|Ammonia-dependent synthesis and metabolic channelling of carbamoyl phosphate in the hyperthermophilic archaeon Pyrococcus furiosus|Legrain, C.; Demarez, M.; Glansdorff, N.; Piérard, A. (1995). Ammonia-dependent synthesis and metabolic channelling of carbamoyl phosphate in the hyperthermophilic archaeon Pyrococcus furiosus. Microbiology 141: 1093-1099. hdl.handle.net/10.1099/13500872-141-5-1093
In: Microbiology. Society for General Microbiology: Reading. ISSN 1350-0872, more
PYROCOCCUS FURIOSUS; AMMONIA-DEPENDENT CARBAMOYL-PHOSPHATE SYNTHASE;THERMAL LABILITY OF CARBAMOYL PHOSPHATE; METABOLIC CHANNELING
|Authors|| || Top |
- Legrain, C.
- Demarez, M.
- Glansdorff, N.
- Piérard, A.
The biosynthesis of carbamoyl phosphate (CP), a metabolic precursor of arginine and the pyrimidines was investigated in the hyperthermophilic archaeon Pyrococcus furiosus. The half-life of CP was found to be less than 2 s in the optimum temperature range of this organism (100-102 °C). The carbamoyl-phosphate synthase (CPSase) of P. furiosus uses ammonia as the nitrogen donor, and not glutamine like all micro-organisms investigated so far.

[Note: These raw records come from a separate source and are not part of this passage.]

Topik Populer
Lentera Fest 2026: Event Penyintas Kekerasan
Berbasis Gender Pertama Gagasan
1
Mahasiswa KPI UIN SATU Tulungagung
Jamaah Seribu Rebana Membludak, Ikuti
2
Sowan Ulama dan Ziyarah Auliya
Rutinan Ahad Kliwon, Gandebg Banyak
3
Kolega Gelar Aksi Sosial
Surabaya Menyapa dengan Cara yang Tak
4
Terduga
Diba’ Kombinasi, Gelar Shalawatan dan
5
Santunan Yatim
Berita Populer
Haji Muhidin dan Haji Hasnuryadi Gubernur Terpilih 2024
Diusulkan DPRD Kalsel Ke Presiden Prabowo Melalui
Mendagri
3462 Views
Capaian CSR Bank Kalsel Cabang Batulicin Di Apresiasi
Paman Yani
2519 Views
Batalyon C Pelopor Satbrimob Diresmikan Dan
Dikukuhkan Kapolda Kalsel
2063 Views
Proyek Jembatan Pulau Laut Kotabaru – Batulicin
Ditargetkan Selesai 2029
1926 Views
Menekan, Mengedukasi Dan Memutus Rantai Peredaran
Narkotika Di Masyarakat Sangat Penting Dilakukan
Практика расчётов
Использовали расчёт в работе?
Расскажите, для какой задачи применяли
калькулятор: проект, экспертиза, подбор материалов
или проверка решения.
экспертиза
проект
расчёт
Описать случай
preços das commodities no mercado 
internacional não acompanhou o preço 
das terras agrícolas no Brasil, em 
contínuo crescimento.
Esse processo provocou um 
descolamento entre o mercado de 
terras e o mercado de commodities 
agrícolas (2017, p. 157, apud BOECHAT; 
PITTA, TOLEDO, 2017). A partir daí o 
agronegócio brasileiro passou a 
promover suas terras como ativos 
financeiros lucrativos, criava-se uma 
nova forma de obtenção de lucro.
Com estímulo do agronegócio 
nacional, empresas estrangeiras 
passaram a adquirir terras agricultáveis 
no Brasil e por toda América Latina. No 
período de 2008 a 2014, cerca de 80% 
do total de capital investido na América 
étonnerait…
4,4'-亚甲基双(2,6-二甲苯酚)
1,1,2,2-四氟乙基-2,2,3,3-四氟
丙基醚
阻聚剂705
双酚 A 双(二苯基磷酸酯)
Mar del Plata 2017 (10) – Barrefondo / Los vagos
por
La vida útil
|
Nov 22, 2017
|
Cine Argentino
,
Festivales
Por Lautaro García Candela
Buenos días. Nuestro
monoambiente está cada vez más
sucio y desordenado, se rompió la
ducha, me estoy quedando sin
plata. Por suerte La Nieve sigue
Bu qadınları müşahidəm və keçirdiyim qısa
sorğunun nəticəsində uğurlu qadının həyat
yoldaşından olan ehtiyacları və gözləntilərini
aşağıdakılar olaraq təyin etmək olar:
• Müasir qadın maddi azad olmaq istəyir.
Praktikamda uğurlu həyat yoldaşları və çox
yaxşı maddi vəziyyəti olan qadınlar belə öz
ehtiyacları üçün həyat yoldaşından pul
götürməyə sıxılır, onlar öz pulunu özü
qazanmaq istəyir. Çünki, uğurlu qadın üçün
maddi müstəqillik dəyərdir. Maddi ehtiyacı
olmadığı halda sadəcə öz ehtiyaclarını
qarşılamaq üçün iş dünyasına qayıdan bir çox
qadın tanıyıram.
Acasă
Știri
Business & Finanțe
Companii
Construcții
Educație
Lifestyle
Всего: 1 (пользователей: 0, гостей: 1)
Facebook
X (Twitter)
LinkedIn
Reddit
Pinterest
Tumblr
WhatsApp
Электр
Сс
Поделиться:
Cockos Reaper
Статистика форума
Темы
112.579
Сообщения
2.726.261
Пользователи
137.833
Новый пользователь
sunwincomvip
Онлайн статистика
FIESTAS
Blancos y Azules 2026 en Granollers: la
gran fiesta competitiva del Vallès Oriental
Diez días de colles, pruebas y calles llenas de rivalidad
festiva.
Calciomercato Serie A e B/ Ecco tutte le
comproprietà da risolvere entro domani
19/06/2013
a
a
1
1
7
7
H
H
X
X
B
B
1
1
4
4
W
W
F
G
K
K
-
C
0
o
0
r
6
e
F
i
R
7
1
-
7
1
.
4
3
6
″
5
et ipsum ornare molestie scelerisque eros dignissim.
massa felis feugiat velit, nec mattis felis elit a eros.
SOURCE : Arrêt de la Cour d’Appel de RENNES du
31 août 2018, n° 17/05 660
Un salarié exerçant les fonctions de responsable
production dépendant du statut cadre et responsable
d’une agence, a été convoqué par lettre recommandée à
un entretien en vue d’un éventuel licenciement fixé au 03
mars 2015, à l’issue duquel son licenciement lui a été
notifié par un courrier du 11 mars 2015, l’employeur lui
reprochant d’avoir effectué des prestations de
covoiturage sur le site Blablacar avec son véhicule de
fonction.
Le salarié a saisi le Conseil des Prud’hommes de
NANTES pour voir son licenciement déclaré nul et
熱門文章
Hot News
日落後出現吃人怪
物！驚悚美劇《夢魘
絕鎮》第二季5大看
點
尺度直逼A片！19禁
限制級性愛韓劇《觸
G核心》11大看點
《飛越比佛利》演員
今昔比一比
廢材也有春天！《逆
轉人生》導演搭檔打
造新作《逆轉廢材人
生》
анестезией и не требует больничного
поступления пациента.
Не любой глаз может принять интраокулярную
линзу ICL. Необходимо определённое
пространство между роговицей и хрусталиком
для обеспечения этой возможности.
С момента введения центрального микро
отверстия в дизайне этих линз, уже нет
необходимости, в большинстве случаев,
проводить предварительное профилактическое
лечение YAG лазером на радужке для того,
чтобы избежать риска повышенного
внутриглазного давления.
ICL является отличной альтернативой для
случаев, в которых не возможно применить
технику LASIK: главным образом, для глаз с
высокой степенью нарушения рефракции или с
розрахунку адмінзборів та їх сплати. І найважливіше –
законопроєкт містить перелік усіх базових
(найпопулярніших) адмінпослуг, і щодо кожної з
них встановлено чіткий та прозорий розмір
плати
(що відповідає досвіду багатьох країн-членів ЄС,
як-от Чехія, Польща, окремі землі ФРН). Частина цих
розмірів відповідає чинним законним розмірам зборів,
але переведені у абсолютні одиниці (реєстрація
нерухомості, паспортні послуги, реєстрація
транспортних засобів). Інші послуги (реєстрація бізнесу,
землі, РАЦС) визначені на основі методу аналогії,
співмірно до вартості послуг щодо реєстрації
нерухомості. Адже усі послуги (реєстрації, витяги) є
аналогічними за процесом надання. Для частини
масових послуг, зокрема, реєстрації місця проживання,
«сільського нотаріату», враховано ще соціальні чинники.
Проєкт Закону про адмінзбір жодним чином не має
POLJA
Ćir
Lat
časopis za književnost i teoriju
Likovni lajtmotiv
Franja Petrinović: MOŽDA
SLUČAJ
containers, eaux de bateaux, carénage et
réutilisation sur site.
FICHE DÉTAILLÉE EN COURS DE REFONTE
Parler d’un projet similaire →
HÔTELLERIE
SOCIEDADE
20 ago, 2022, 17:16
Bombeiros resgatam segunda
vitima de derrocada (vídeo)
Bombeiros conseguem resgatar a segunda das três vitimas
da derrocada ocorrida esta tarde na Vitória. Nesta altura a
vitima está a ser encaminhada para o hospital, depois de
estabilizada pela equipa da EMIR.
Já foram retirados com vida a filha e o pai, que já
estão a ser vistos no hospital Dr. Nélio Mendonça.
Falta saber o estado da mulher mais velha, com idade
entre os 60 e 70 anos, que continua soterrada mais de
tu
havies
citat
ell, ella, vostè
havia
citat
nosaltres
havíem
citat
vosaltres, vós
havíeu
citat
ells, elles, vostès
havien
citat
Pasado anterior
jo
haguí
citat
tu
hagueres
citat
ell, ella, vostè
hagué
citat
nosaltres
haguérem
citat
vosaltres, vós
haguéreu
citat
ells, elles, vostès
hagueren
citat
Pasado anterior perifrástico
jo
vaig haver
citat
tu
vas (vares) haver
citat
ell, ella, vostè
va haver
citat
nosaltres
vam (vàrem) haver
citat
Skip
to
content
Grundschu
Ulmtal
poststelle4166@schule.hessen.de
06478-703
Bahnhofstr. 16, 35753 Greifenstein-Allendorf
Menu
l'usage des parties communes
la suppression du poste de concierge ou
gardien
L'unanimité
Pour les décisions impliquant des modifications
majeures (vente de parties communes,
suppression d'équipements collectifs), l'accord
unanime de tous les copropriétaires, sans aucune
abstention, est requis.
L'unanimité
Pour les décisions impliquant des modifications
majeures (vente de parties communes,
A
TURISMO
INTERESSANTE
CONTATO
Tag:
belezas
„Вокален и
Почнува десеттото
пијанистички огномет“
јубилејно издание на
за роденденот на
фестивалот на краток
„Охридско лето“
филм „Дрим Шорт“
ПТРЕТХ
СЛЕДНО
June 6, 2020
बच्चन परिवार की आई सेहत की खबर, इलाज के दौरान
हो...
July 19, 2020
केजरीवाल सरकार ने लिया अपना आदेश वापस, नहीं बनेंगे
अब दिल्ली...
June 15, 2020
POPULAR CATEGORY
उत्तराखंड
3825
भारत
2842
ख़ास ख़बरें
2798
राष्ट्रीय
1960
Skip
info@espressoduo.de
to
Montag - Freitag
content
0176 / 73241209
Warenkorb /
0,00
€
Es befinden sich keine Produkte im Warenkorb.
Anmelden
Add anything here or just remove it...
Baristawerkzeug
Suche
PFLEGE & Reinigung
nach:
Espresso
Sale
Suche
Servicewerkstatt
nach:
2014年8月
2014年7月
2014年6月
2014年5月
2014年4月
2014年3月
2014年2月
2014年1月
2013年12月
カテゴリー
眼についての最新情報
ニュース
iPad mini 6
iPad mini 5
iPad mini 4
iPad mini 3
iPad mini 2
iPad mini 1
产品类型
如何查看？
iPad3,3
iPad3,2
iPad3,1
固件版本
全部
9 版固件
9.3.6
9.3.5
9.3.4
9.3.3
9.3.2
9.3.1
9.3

The Mr of the enzyme, which is devoid of regulatory properties, is 70000, at variance with that of known CPSases. The possible significance of these findings with regard to hyperthermophilic nitrogen metabolism is discussed. Competition experiments with P. furiosus crude extracts indicated a marked preference of ornithine carbamoyltransferase (OTCase) for CP synthesized by CPSase rather than for CP added to the reaction mixture. In addition, the bisubstrate analogue -N-phosphonoacetyl-L-ornithine inhibits the formation of citrulline from bicarbonate, ammonia, ATP and ornithine much less than its synthesis from ornithine and CP in the presence of free OTCase. Such results suggest that, in vivo, CPSase and OTCase associate in a complex able to channel CP. Such a channelling may confer protection to CP, thus avoiding the accumulation of toxic amounts of cyanate arising from its decomposition as well as the waste of the two molecules of ATP required for its synthesis.